The rate of trips per day does not appear to be growing. An RACV media release from 22nd June said at the time they’d clocked up 700 rides. That’s also 32 trips per day. Which is not to say it won’t grow in the future of course, as university restarts, and more bikes get rolled-out.
The Leader article mentions there are currently 100 bikes, so each bike has been used, on average, once every three days.
The other week I watched ABC2’s e2 programme on the Paris bike share system Vélib’, which seems to have been a big success. According to Wikipedia (and from memory the programme said similar things), it has 20,000 bicycles and 1,639 stations, and it’s apparently spread well beyond central Paris. It has a similar pricing scheme to Melbourne, geared at short trips, with free hire for the first half-hour.

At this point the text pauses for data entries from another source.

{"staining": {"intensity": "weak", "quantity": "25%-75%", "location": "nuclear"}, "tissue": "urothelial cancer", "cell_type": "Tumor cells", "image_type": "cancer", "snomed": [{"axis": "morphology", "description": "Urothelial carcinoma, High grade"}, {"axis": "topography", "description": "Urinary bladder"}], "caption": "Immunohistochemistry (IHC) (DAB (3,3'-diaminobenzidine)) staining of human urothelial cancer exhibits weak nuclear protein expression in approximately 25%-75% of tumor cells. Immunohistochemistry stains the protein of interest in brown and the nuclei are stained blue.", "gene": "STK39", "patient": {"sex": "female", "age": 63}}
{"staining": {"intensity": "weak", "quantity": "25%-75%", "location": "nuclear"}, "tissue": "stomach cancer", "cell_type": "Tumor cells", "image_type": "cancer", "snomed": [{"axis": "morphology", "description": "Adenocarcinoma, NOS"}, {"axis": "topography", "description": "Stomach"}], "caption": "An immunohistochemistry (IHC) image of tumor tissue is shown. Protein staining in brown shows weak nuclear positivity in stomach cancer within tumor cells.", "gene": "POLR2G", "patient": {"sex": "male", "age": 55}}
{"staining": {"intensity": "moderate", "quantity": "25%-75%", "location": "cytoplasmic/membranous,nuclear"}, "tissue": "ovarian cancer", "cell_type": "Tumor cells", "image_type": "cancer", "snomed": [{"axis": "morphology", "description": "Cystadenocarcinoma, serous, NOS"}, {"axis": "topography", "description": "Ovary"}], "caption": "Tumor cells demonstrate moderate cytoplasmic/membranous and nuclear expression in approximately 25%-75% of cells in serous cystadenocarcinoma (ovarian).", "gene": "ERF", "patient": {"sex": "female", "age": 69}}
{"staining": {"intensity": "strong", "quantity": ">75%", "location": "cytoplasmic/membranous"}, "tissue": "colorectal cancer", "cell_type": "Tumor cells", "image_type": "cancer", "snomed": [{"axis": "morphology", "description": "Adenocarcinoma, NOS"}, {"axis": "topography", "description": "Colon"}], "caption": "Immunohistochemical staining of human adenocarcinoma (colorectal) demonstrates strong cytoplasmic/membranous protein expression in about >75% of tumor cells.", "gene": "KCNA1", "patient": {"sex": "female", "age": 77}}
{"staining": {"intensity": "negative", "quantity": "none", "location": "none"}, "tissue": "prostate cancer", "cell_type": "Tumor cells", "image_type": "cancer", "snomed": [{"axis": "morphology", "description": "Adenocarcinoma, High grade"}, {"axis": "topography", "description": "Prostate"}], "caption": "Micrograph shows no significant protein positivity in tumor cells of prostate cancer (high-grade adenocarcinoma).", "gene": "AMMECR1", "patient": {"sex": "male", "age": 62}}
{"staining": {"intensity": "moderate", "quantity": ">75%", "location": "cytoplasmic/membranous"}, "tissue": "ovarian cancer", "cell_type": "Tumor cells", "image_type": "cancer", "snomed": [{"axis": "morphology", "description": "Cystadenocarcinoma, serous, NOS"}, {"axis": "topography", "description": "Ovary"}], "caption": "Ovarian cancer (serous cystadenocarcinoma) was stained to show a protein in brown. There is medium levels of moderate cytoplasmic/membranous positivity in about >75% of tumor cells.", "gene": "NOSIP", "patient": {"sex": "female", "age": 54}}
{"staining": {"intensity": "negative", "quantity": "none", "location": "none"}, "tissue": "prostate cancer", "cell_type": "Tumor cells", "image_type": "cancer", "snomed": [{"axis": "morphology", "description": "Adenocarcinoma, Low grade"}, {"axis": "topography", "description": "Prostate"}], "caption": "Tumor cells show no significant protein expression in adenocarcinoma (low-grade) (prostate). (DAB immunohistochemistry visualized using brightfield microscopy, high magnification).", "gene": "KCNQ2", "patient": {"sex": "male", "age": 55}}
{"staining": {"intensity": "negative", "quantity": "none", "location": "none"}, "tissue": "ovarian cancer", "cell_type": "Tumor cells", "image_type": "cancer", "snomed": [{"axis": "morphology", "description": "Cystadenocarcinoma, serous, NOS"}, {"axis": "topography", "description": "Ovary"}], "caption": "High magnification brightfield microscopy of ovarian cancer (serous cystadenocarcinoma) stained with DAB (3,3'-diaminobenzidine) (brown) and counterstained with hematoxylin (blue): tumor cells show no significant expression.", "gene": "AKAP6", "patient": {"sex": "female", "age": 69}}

Paris’s system has about 120,000 trips per day, so on average each bike is used 6 times per day. Clearly we’ve got a long way to go in Melbourne. I’m just not sure if it’s going to take off.
I haven’t seen people using the bikes, but I’m told those that are seem to be grabbing them and riding around without helmets, suggesting they’re tourists unaware of the helmet rules, or locals willing to risk the fine. Presumably at least some are rocking up with their own helmet to use.
Now, I don’t mind the concept of bike share. Cycling, particularly in the CBD and inner-suburbs, has matured over the last few years. In fact if there are any public main streets I’d feel safe cycling on, it would be in the CBD, where with some exceptions, there’s very little traffic.
But I still struggle to see where the market for Melbourne Bike Share is, given most Melburnians arrive in the CBD with an all-day ticket they can use on trams for short trips, and tram services along most CBD corridors are very frequent (though admittedly slow and overcrowded much of the time).
And it’s the helmet requirement that is really going to prevent a lot of people using it. Even proponents seem to accept that this casts doubt on whether it’ll work.
Update 23/7/2010: While the Leader article says there are currently 100 bikes, today’s Age article and the official web site both say there are 600 bikes. However, I attempted to count the total number of bikes using the station map, and came up with 314.